Directed by James Toback
Release date: April 24, 2009 (Limited)
“Ladies and Gentlemen, Mike Tyson, at the age of twenty, is the youngest Heavy Weight champion who can reign for a long, long time.”
How grand it must be to be recognized by millions of people on a national level. But the highest of highs and the lowest of lows that life hurls at us so unexpectedly can also double as a great mystery. It is almost like Mike Tyson‘s philosophy on money: “I either have a ton of money or no money,” he winces into the camera with painful eyes. “I’m not an in-betweener. I’m a kind of extremist.” He is also an extremist in being prone to severe incongruity; his need to be associated with pain and remorse, and his struggling desire to part from it, makes Tyson, a man who experienced the highest of highs, a fascinating subject matter.
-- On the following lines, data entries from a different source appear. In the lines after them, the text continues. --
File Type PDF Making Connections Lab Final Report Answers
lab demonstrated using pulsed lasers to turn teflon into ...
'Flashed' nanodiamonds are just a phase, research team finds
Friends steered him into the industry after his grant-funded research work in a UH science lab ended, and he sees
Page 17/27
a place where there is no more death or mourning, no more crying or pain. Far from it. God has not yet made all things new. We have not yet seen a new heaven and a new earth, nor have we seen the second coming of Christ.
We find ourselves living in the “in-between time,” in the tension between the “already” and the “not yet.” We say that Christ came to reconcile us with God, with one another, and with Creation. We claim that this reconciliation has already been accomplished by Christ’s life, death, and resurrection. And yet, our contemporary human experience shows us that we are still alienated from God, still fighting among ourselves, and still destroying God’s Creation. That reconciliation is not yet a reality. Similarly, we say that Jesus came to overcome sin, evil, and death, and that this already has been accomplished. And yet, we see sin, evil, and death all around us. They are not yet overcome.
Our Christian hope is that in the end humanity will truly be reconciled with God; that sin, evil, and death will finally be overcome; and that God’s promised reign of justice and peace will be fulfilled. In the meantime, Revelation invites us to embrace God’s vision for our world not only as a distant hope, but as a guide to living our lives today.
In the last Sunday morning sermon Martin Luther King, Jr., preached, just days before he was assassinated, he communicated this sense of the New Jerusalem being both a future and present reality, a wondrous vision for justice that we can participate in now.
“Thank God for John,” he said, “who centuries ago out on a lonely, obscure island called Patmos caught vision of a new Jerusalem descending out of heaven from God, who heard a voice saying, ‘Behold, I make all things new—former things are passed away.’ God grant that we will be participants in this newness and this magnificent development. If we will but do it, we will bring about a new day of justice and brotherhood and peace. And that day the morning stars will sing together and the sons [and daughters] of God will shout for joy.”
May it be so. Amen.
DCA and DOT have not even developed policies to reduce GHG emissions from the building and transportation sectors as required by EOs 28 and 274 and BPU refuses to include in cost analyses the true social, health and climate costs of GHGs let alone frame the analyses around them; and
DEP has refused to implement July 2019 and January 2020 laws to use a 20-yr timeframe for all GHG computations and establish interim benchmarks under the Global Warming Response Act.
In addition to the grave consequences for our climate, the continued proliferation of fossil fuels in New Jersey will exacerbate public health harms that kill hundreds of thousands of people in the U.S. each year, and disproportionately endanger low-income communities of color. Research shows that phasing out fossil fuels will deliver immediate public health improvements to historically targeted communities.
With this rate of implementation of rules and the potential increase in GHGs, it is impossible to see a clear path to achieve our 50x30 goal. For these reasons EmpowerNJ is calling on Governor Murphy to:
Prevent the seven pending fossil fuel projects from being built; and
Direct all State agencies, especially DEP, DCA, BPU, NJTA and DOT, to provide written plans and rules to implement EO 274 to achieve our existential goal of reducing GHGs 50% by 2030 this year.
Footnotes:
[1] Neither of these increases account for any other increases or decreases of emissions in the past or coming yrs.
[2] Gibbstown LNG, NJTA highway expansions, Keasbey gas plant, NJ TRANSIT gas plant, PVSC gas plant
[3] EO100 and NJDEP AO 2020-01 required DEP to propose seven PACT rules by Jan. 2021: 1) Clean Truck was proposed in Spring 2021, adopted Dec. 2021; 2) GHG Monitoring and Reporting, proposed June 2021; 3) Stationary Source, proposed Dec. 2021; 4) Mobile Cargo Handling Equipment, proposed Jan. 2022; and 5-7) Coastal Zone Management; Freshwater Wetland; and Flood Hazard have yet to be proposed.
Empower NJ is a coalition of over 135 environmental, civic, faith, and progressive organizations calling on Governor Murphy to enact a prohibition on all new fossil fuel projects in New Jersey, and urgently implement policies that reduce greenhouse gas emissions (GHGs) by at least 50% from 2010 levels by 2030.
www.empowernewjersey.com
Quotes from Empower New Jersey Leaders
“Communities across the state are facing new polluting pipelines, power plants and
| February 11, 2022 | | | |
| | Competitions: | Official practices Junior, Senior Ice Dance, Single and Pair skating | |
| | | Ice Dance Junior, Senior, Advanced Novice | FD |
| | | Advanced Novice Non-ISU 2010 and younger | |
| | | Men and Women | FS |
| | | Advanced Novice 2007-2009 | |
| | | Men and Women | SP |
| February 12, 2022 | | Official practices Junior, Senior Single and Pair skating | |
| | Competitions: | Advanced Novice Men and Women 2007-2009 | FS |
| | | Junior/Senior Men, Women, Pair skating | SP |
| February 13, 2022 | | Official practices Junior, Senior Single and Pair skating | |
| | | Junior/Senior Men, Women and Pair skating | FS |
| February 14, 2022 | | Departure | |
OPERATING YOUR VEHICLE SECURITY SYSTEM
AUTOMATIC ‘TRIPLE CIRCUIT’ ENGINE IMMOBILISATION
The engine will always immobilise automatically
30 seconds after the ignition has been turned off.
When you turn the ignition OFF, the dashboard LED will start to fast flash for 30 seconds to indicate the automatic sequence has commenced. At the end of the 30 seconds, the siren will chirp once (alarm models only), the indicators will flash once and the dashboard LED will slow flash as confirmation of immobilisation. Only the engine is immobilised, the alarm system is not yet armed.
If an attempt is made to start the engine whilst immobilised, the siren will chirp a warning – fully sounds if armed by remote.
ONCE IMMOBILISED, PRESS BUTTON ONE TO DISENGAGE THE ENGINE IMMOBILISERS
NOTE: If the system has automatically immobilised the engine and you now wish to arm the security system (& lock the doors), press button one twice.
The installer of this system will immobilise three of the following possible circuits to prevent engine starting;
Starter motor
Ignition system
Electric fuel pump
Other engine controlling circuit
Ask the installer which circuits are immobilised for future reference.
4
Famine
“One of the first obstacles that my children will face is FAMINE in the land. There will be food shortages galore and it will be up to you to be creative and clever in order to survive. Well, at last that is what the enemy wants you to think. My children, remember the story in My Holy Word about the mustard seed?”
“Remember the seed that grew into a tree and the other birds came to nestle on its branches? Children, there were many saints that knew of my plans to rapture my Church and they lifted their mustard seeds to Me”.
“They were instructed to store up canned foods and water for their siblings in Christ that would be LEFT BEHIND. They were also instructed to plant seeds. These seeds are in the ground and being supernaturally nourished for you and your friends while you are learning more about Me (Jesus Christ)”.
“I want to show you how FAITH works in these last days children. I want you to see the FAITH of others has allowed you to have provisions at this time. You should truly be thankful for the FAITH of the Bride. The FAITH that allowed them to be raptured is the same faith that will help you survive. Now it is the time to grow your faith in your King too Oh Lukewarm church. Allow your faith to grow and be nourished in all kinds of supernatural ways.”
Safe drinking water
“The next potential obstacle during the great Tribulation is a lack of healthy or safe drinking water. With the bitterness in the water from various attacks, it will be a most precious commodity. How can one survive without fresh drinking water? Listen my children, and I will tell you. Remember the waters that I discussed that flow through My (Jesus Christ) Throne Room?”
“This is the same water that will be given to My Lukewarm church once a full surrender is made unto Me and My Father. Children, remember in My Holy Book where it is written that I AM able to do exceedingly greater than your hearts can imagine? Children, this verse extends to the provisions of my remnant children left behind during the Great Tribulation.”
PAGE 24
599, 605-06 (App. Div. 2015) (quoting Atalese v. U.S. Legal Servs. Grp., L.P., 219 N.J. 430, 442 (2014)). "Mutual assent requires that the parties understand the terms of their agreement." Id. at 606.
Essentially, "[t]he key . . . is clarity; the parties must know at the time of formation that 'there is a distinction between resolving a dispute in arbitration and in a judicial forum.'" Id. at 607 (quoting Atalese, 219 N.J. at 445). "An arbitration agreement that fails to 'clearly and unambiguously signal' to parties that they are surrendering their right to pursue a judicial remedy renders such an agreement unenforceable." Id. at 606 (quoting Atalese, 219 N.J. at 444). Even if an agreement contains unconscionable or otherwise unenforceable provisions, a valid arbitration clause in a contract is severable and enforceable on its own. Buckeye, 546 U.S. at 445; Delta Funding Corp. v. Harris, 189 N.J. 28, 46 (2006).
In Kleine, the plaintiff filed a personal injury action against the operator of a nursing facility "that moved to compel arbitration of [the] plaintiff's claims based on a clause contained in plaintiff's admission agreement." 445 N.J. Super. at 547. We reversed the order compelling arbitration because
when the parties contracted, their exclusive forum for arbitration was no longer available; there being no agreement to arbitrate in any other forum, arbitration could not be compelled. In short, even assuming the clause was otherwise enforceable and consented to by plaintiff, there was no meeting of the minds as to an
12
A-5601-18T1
Tyson, a new documentary by director James Toback (who is a close friend of Tyson), is not exclusively an esoteric view of the chaotic life of the loose-cannon boxer. Toback, along with Tyson’s eagerness to be open, creates a sensitive documentary that can also work as a chart for depicting the highs and lows a professional career can present. At one moment the man is fully rich and renowned around the world and before you can even detect a fierce right hand coming at you he is down on his luck, a shrinking and coiled up man who was once an erected iconic image. The power of this documentary is that anybody who has found themselves in a deep and lonely hole can relate to the fight that’s needed to break out and escape from it.